Tags
Catholic, Incomprehensible, Mary, May, mystery, ocean, Sea, snow, spring, Star of the Sea, winter
Today is the first of May. A familiar time for someone who grew up in New York disliking winter with its 10-foot piles of snow, the dirty frozen kind you fall on as you’re walking to school and cut your knees on. Come spring, save us from stiff fingers and toes while we’re locked out of the house and snow angels are for people who can breathe and laugh and run in this dry scene, not the rest of us gasping for air.
Welcome, May, a doorway to peace, winter not so far behind, a time for skin to relax and receive heat without fear. I grew up in echoey castles devoted to candles and hymns and discipline. I wanted so much to taste the beef broth that was simmering in the halls when we walked from here to there. In May we went outside and crowned a plaster statue with living flowers and prayed to her, that was somehow supposed to relieve me of the passion and suffering, the bleeding torture and death of the christ we experienced year after year?

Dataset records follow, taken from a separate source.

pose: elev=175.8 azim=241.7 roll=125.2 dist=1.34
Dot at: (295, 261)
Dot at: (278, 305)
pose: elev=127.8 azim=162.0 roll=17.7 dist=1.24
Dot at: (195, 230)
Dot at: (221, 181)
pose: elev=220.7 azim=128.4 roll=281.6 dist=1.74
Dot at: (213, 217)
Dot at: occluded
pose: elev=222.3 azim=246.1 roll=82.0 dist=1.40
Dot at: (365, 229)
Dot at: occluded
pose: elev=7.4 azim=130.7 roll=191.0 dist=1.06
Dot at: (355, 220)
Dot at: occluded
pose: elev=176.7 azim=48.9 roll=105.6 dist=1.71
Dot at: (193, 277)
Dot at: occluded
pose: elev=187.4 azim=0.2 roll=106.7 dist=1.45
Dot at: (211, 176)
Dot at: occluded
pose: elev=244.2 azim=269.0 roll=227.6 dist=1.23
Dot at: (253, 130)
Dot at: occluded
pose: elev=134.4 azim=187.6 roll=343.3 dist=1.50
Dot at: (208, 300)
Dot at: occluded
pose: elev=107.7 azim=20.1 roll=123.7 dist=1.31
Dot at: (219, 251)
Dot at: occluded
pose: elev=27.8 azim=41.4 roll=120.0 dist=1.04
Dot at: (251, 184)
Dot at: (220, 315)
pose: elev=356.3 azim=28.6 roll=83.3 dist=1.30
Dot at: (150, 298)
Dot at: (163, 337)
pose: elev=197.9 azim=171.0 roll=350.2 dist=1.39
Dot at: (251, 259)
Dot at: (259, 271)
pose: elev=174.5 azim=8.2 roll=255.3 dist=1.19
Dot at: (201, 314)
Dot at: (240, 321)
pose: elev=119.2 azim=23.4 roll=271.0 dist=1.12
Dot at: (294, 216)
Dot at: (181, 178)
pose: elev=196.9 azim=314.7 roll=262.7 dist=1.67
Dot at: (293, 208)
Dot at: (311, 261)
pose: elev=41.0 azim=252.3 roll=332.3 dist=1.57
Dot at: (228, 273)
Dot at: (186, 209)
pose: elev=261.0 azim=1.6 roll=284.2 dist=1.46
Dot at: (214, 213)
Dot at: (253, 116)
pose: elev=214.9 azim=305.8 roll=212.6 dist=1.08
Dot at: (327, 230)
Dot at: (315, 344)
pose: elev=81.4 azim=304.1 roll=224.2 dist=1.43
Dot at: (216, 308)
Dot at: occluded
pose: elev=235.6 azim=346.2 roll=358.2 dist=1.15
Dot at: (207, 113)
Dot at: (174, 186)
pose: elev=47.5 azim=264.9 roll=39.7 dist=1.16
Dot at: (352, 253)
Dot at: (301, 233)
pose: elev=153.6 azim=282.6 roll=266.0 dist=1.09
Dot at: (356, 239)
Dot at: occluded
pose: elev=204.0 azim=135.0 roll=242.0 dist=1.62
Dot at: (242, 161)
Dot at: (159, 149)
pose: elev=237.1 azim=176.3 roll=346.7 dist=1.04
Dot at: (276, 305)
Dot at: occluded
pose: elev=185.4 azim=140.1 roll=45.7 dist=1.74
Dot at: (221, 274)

My kindest memory of May was a prayer when someone said Mary was the Star of the Sea. I do not know why this went down into me and kept me and held me. Mostly I felt strange to honor a plaster thing in white and blue robes or nearly naked on a bloody cross. All my young being asked what exactly am I doing here and why does this feel so strange honoring a thing with things when what we are feeling is incomprehensible?
Today I recall hearing the prayer that mentions Mary Star of the Sea. I appreciate and approve that devotion though I have never been. The sea is incomprehensible, a dangerous mystery to me, and perhaps I will never comprehend. I feel closer to the mystery outside of me because moonlight and sunrise. The End.